◆ Data extract ◆
☆ ☆ ☆ ☆

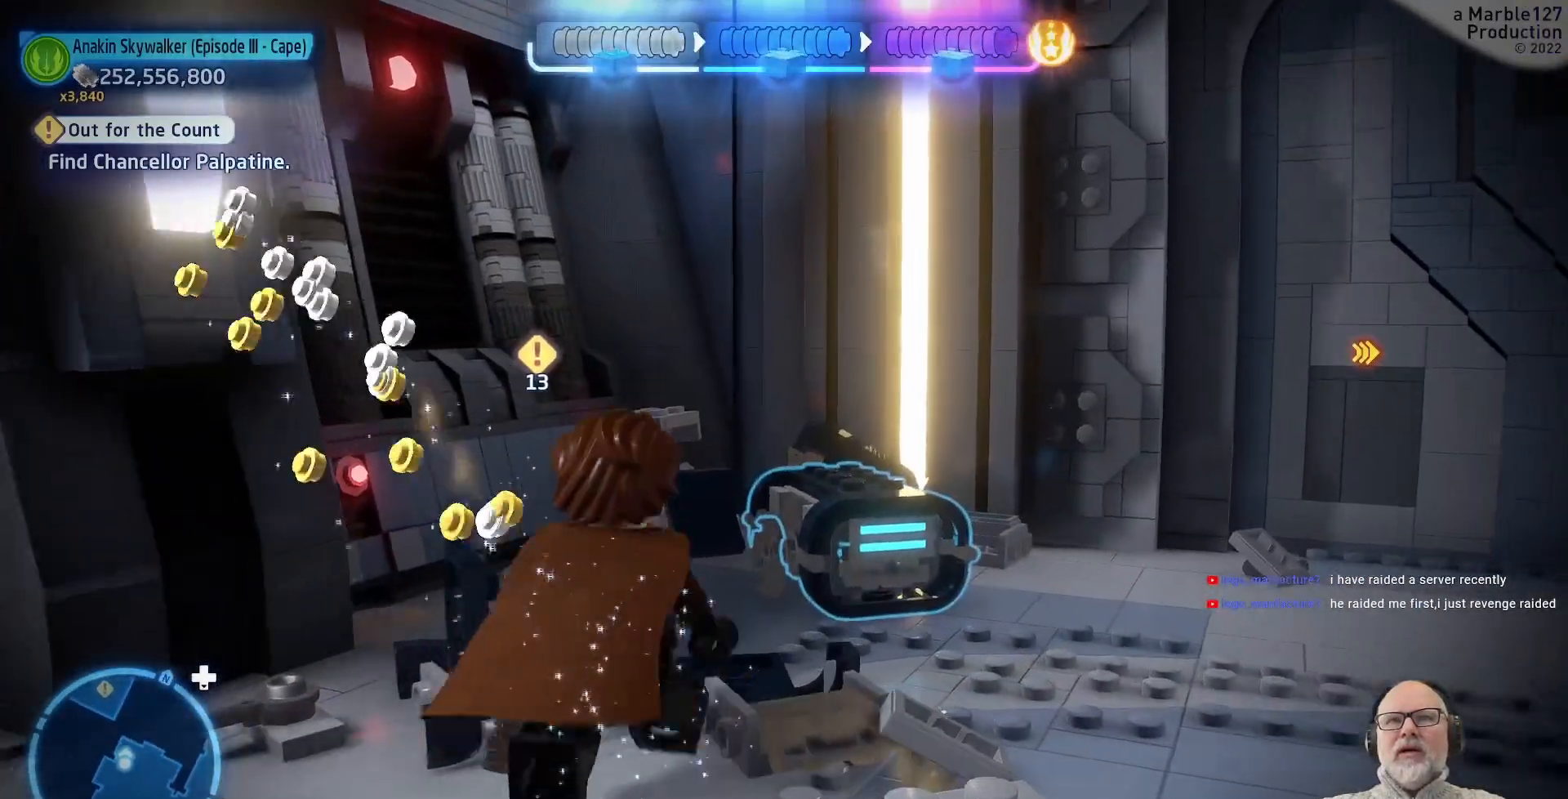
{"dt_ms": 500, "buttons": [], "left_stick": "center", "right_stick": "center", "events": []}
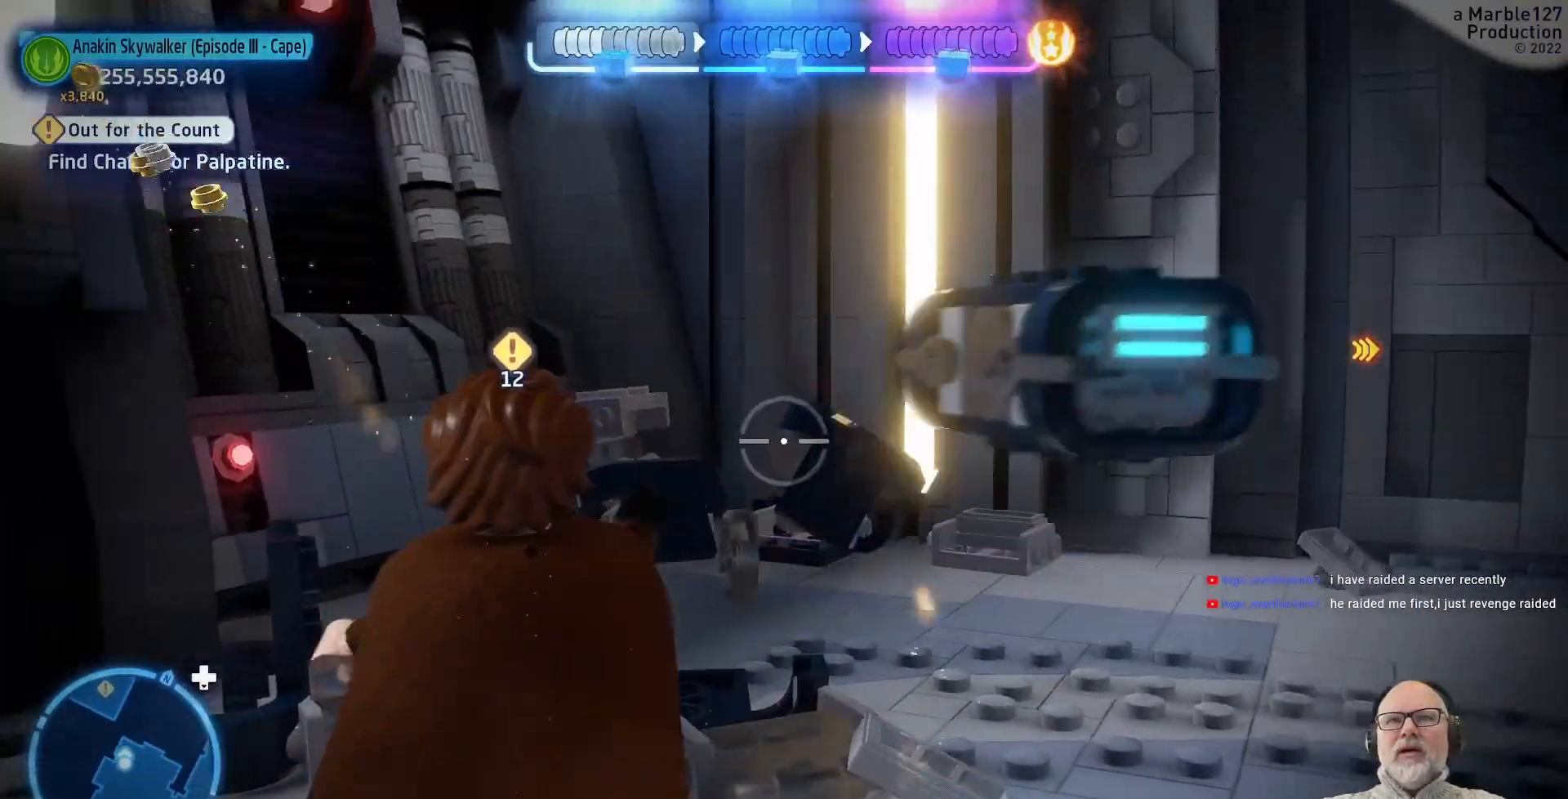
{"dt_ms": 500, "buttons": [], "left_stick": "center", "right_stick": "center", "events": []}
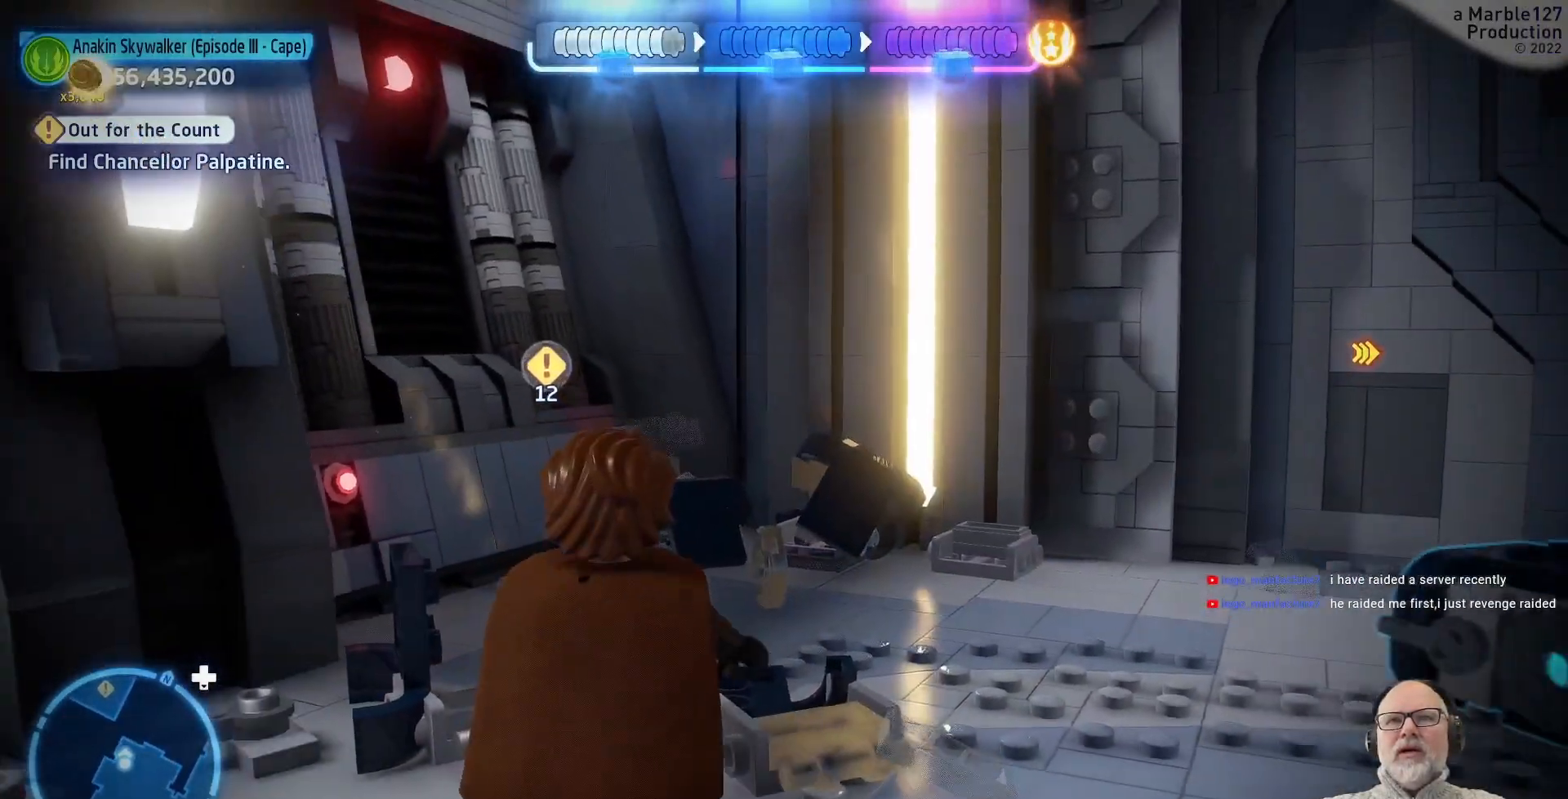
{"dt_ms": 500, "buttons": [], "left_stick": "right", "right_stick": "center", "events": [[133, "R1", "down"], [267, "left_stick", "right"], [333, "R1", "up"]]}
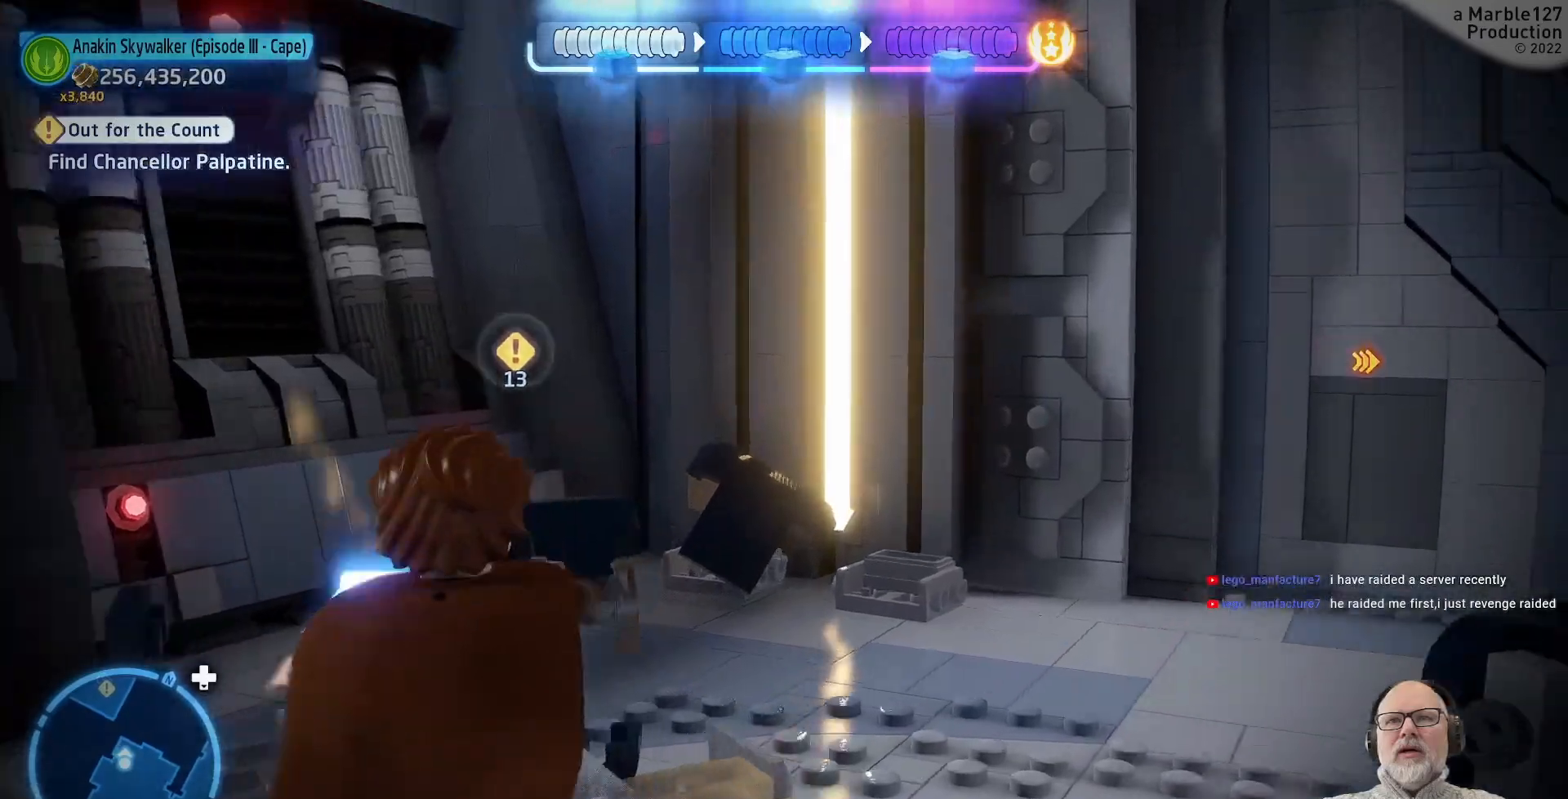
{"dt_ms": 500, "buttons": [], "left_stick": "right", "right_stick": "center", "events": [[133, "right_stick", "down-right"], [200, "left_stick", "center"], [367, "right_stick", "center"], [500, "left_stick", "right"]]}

☆ ☆ ☆ ☆

◆ Task requirements ◆
Output the data verbatim, images excluded.

◆ Result below ◆
{"dt_ms": 500, "buttons": [], "left_stick": "center", "right_stick": "center", "events": []}
{"dt_ms": 500, "buttons": [], "left_stick": "center", "right_stick": "center", "events": []}
{"dt_ms": 500, "buttons": [], "left_stick": "right", "right_stick": "center", "events": [[133, "R1", "down"], [267, "left_stick", "right"], [333, "R1", "up"]]}
{"dt_ms": 500, "buttons": [], "left_stick": "right", "right_stick": "center", "events": [[133, "right_stick", "down-right"], [200, "left_stick", "center"], [367, "right_stick", "center"], [500, "left_stick", "right"]]}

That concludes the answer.